RAW DATA:
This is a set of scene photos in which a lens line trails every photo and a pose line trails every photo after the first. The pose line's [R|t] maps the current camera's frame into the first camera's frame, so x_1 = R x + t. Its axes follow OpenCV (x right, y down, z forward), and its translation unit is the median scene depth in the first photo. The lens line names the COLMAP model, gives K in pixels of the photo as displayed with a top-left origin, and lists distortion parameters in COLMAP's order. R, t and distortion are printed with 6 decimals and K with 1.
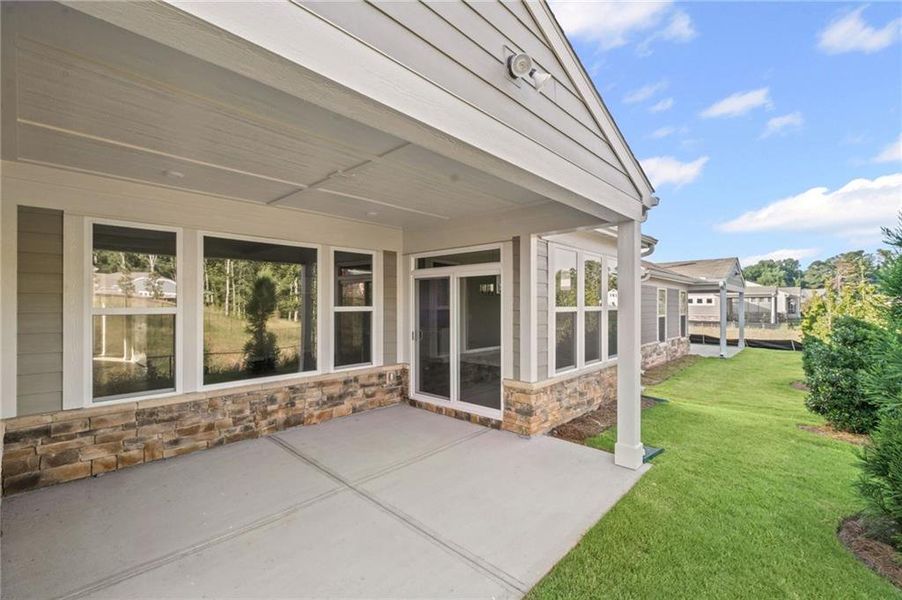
lens RADIAL K [[395.4, 0, 451.0], [0, 395.4, 300.0], [0, 0, 1]] dist [0.014784, -0.007946]
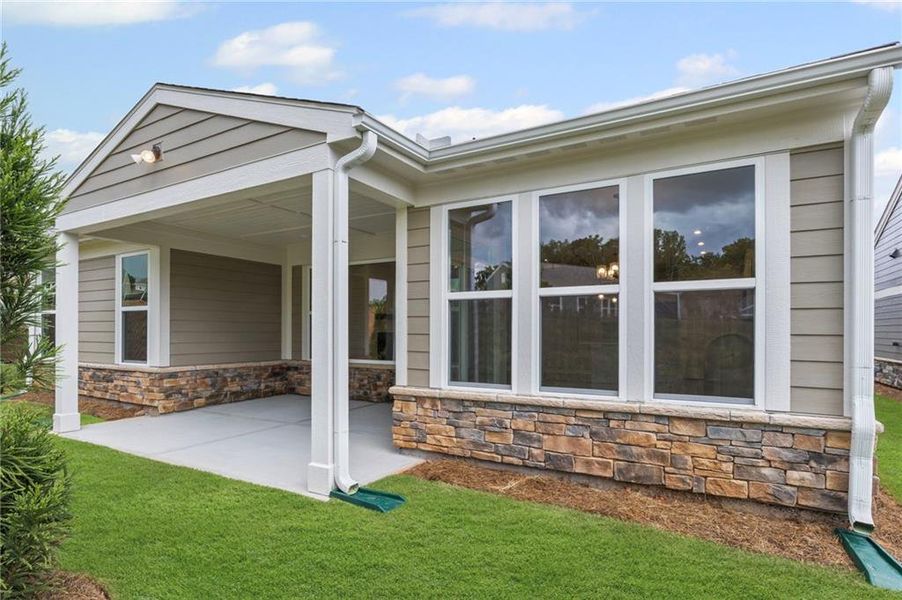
lens RADIAL K [[480.5, 0, 446.5], [0, 480.5, 325.5], [0, 0, 1]] dist [-0.003604, -0.000799]
pose [[0.215789, -0.008292, -0.976405, 1.161147], [0.009386, 0.999935, -0.006417, 0.083859], [0.976395, -0.007780, 0.215853, 0.841133]]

EXERCISE: The material must be restated verbatim. Its pictures must be omitted.

WRITTEN ANSWER:
This is a set of scene photos in which a lens line trails every photo and a pose line trails every photo after the first. The pose line's [R|t] maps the current camera's frame into the first camera's frame, so x_1 = R x + t. Its axes follow OpenCV (x right, y down, z forward), and its translation unit is the median scene depth in the first photo. The lens line names the COLMAP model, gives K in pixels of the photo as displayed with a top-left origin, and lists distortion parameters in COLMAP's order. R, t and distortion are printed with 6 decimals and K with 1.
lens RADIAL K [[395.4, 0, 451.0], [0, 395.4, 300.0], [0, 0, 1]] dist [0.014784, -0.007946]
lens RADIAL K [[480.5, 0, 446.5], [0, 480.5, 325.5], [0, 0, 1]] dist [-0.003604, -0.000799]
pose [[0.215789, -0.008292, -0.976405, 1.161147], [0.009386, 0.999935, -0.006417, 0.083859], [0.976395, -0.007780, 0.215853, 0.841133]]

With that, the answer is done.